Reflux is an engineering term that means reverse flow. So, with the esophageal reflux, gastric acid is moving up the esophagus and causing inflammation, which it’s not supposed to do. With venous reflux, the blood in your veins is supposed to flow from the periphery, out in your fingertips and your toes, back to your heart. With venous reflux, it can’t do that. It literally flows backwards.

Venous Reflux Symptoms

Venous reflux can be asymptomatic. You can have it and not even know it, and it won’t hurt a thing. But for many people, when the reflux is present, blood is literally flowing backwards, and it’s making the downstream tributaries enlarge, turning into varicose and spider veins. For other people, that reflux will make your legs swell. For other people, the leg’s skin gets damaged and turns brown. And some people, it’ll go so far as to cause the skin not to be able to survive, and you’ll end up with a venous leg ulcer.

If you have reflux and you don’t have any symptoms like swelling, aching, heaviness, visible varicose veins, or any complaints whatsoever, you don’t have to do anything about it. But the vast majority of people with venous reflux have symptoms that their other doctors can’t figure out what the symptoms are from, and it’s actually from the underlying reflux. We do a standing up ultrasound to detect the reflux. If you have reflux and all these underlying symptoms and it’s felt that those two things are correlated with each other – the vast majority of people get dramatic relief of their symptoms by treating the reflux.

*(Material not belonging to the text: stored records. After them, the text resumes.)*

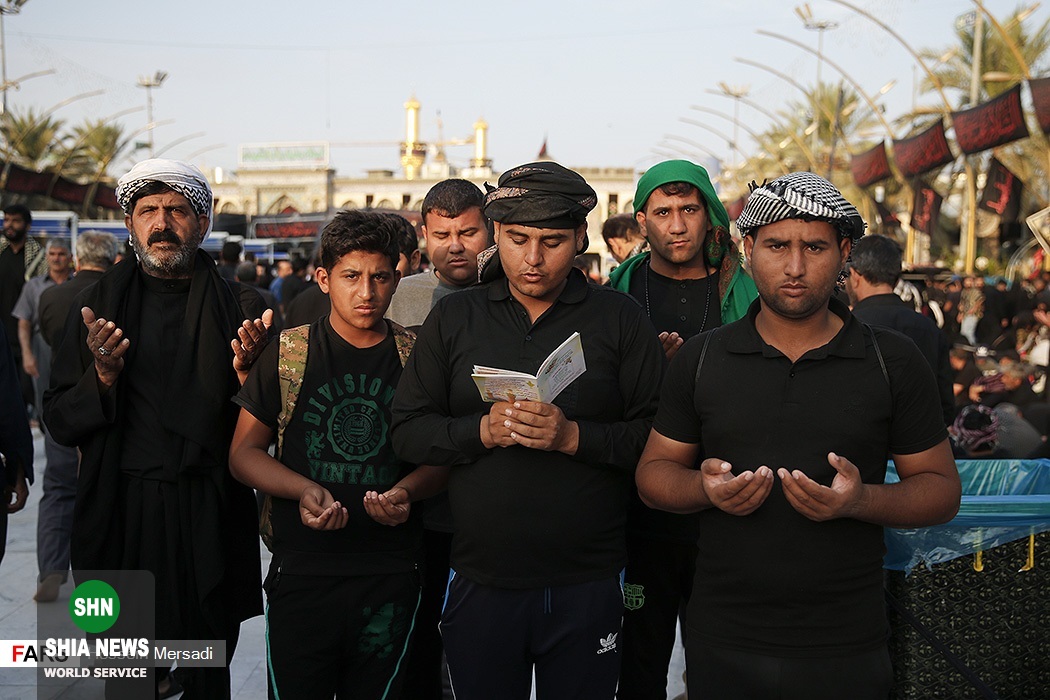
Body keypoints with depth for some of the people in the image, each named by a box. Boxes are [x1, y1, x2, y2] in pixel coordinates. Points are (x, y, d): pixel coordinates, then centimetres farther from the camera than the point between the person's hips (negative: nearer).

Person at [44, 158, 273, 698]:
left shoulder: (239, 306, 4)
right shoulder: (100, 303, 6)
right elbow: (60, 423, 5)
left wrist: (247, 375, -16)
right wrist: (102, 376, -13)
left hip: (210, 520, 0)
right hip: (120, 517, 1)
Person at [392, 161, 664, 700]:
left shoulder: (620, 318, 2)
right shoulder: (454, 317, 7)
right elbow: (408, 433, 2)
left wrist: (574, 436, -19)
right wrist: (481, 429, -14)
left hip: (587, 586, -1)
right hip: (480, 583, 1)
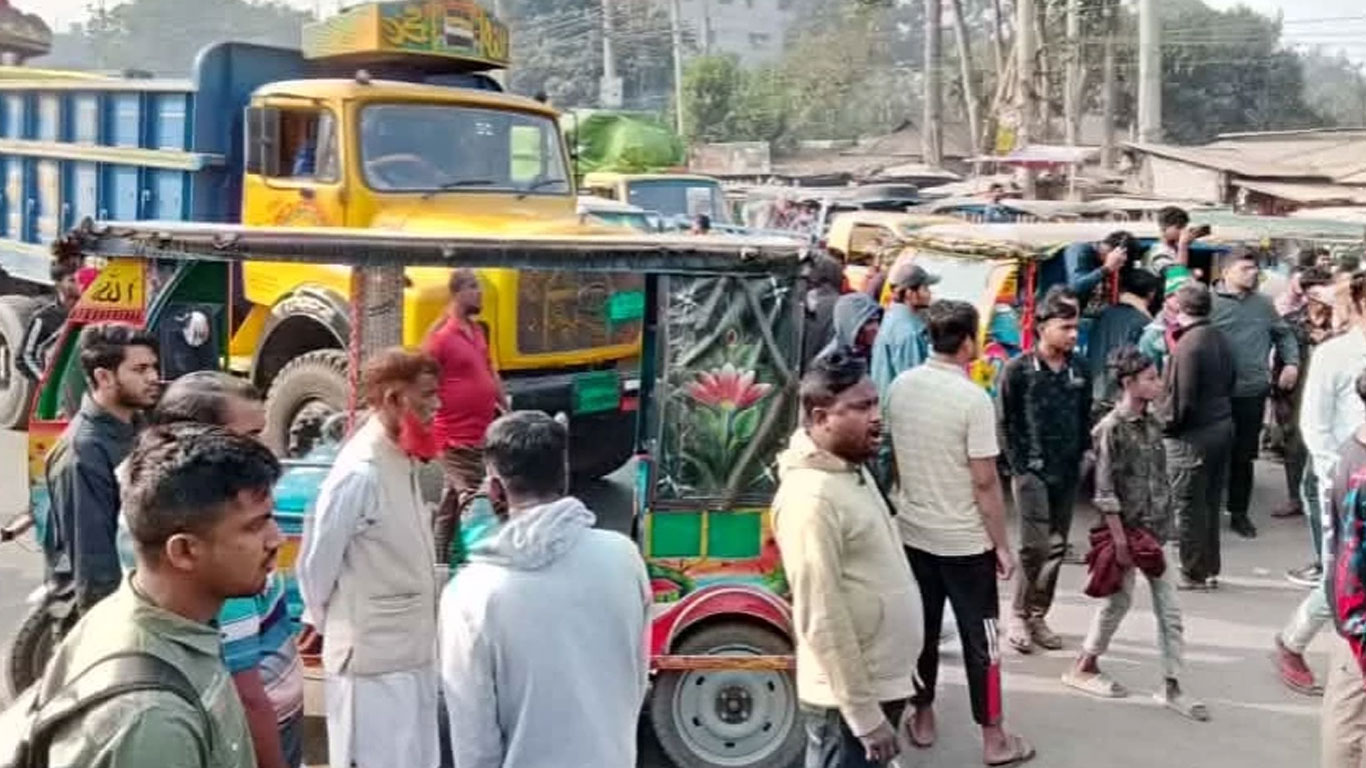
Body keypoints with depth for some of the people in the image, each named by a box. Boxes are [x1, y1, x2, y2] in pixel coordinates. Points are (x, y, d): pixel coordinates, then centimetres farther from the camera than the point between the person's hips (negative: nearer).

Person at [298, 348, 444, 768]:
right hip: (373, 659, -9)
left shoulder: (401, 460, 8)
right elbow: (316, 562, -12)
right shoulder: (360, 472, -21)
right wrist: (325, 622, 2)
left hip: (412, 652, 9)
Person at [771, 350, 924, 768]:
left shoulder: (852, 470, 8)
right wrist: (864, 714, -22)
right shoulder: (811, 497, -23)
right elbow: (824, 621, -24)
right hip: (849, 700, -9)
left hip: (879, 684, 9)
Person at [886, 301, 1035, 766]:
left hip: (912, 532, 6)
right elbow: (985, 482, -18)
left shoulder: (900, 387, -2)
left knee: (922, 628, 17)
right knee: (979, 638, 6)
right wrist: (1002, 544, -9)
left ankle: (922, 720, 29)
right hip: (964, 541, -5)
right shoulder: (973, 399, -20)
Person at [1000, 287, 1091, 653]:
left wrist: (1082, 457, 5)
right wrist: (1019, 465, -9)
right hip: (1032, 471, -5)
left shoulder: (1079, 369, 5)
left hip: (1068, 473, 5)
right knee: (1035, 546, -8)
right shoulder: (1018, 369, -8)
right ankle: (1019, 615, 8)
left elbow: (1085, 417, 13)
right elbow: (1005, 422, -6)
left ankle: (1038, 615, 21)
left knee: (1056, 548, 8)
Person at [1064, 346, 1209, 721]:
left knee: (1169, 608, 5)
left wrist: (1164, 523, 12)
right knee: (1120, 600, 5)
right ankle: (1083, 667, 23)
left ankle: (1171, 686, 12)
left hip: (1154, 529, 7)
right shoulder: (1111, 429, -15)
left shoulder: (1152, 423, 7)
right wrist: (1119, 539, -18)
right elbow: (1105, 490, -16)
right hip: (1127, 528, -7)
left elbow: (1160, 478, 14)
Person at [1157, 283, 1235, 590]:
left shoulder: (1188, 345, -20)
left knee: (1188, 507, 3)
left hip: (1193, 435, -9)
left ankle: (1194, 573, 10)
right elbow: (1229, 383, 15)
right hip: (1223, 426, 9)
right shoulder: (1220, 339, 6)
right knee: (1210, 504, 17)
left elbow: (1180, 398, -20)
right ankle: (1210, 569, 26)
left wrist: (1166, 423, -5)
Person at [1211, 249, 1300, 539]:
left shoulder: (1263, 303, 8)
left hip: (1253, 393, 4)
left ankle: (1239, 513, 24)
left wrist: (1292, 362, 5)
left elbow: (1284, 334, 19)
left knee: (1244, 455, 12)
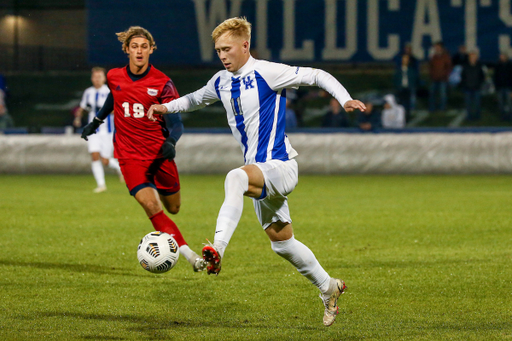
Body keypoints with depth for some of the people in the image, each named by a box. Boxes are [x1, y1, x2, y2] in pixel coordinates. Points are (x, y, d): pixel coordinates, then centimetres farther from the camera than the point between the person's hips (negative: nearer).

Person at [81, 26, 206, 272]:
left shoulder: (162, 83, -8)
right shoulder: (114, 77, -1)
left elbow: (176, 122, -9)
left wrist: (170, 142, -28)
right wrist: (97, 121, 31)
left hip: (158, 153, 0)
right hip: (129, 155, 0)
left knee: (173, 208, 11)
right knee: (151, 206, -20)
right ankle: (190, 256, -21)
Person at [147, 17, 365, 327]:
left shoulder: (266, 73, -12)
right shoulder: (222, 82, 10)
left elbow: (317, 76, -10)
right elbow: (198, 98, 33)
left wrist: (345, 98, -23)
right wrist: (167, 107, 19)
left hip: (281, 166, -9)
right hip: (260, 173, 9)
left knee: (236, 178, -38)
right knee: (281, 242, 14)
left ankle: (218, 249, -53)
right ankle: (328, 287, 32)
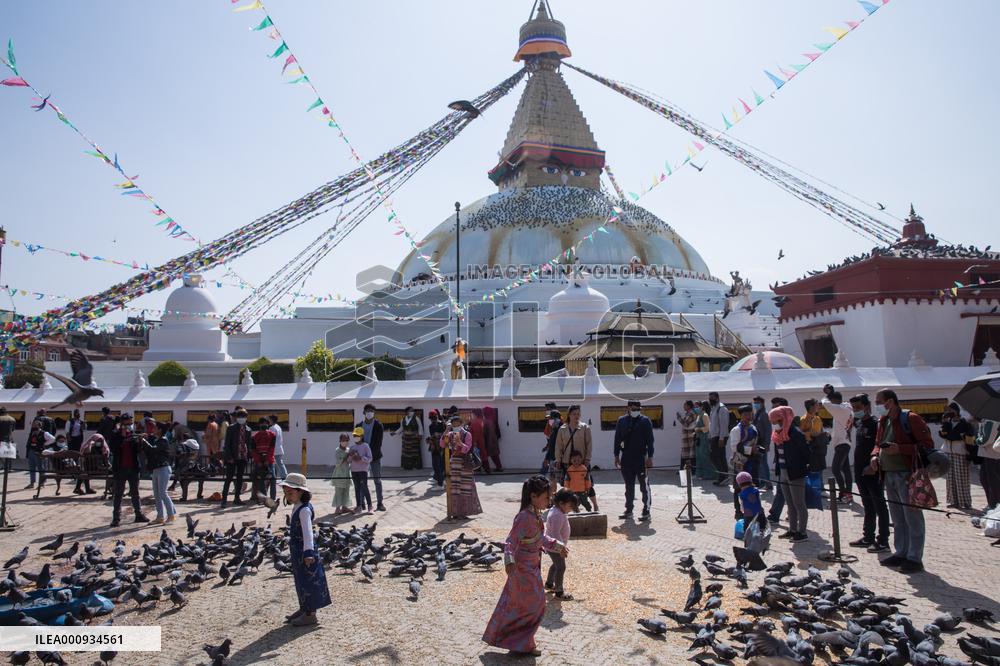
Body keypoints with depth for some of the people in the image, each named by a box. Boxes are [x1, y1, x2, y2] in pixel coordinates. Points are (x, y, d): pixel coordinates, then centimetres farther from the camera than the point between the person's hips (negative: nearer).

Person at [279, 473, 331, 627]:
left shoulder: (304, 510, -21)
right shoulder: (297, 507, 11)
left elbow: (307, 532, -30)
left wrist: (308, 552, -36)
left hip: (305, 552, -10)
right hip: (297, 551, 10)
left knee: (309, 582, -1)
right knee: (301, 581, 20)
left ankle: (310, 615, 7)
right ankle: (303, 609, 33)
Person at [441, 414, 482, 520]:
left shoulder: (467, 434, -6)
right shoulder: (450, 434, 7)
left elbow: (466, 449, -15)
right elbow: (443, 445, -4)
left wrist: (459, 442, -29)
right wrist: (445, 434, -16)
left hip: (464, 463, -4)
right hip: (453, 462, 4)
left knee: (464, 487, -1)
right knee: (453, 488, 6)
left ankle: (464, 512, 5)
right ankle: (455, 511, 14)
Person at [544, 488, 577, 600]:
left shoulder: (556, 510, 4)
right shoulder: (558, 515, -29)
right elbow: (556, 533, -33)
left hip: (554, 545, 11)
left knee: (556, 564, 25)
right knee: (561, 567, -1)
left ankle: (549, 583, 42)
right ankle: (559, 592, 9)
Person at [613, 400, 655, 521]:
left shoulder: (645, 421, -2)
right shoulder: (622, 420, 7)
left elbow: (650, 440, -3)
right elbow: (617, 438, 10)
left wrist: (650, 457, -8)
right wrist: (616, 455, 6)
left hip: (641, 458, -3)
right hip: (626, 458, 3)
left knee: (644, 485, 1)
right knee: (629, 486, 11)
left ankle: (646, 511, 7)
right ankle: (628, 510, 20)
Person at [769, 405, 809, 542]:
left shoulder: (796, 434, -17)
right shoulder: (777, 435, 7)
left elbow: (806, 452, -15)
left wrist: (808, 469, -13)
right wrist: (777, 469, 10)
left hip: (796, 474, -8)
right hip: (783, 474, 8)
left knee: (799, 504, 1)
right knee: (790, 505, 16)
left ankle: (802, 532, 9)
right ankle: (792, 530, 25)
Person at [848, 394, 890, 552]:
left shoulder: (875, 424, -13)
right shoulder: (859, 424, 12)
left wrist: (874, 465, -22)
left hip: (873, 472, -8)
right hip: (860, 472, 8)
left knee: (879, 507, 0)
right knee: (868, 507, 16)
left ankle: (883, 541, 5)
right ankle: (868, 537, 24)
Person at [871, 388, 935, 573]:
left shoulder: (910, 418, -11)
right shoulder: (883, 421, 12)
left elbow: (928, 444, -14)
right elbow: (878, 443, 23)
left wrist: (899, 448, -22)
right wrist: (875, 455, 2)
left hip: (907, 475, -8)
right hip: (889, 475, 8)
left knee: (913, 517, -1)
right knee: (897, 518, 15)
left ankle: (915, 558, 6)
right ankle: (900, 553, 25)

Overall, women are more likely to have vein problems than men. So by age 50, about 50% of women will have some visible vein issues. About 35% of men will. So venous reflux is is highly treatable when it happens in the superficial venous system.

Venous Reflux Treatment

We have two venous systems – a deep and a superficial system. The superficial system is expendable, so fortunately we can just simply destroy the vein and the reflux will stop. The blood that was flowing through that vein will find its way to the deep system through another route. If you have deep venous reflux and it’s symptomatic causing pain or symptoms or swelling, the mainstay of treatment is graduated compression garments. These garments are higher pressure at the bottom, and they get lower pressure at the top helping blood and fluid move uphill in your legs.

Venous Reflux Causes

So I’ve explained that venous reflux is the reverse flow of blood. But what causes that? Well, the main cause is from broken one way venous valves. If you look at the following diagram, it illustrates competent valves and those that have become incompetent.

Venous Reflux and blood flow

You can see that the valve cusps don’t meet and blood is literally pulled downhill by gravity. Left untreated, venous reflux will not get better on its own. The valves cannot repair themselves. And so the continued back pressure on the venous system will make veins enlarge, make the tissue swell, and can lead down the road to venous leg ulceration. Everybody’s different at how fast this will progress. For some, it barely progresses at all, and other people will go on to get a venous leg ulcer. Venous disease is the “common cold” of leg pain. And reflux is the number one cause of venous disease.

This is Dr. David, Draughn with Vein Specialists of the Carolinas. Thanks for letting me educate you a little bit about vein disease.

And remember, all I do is veins, all day, every day.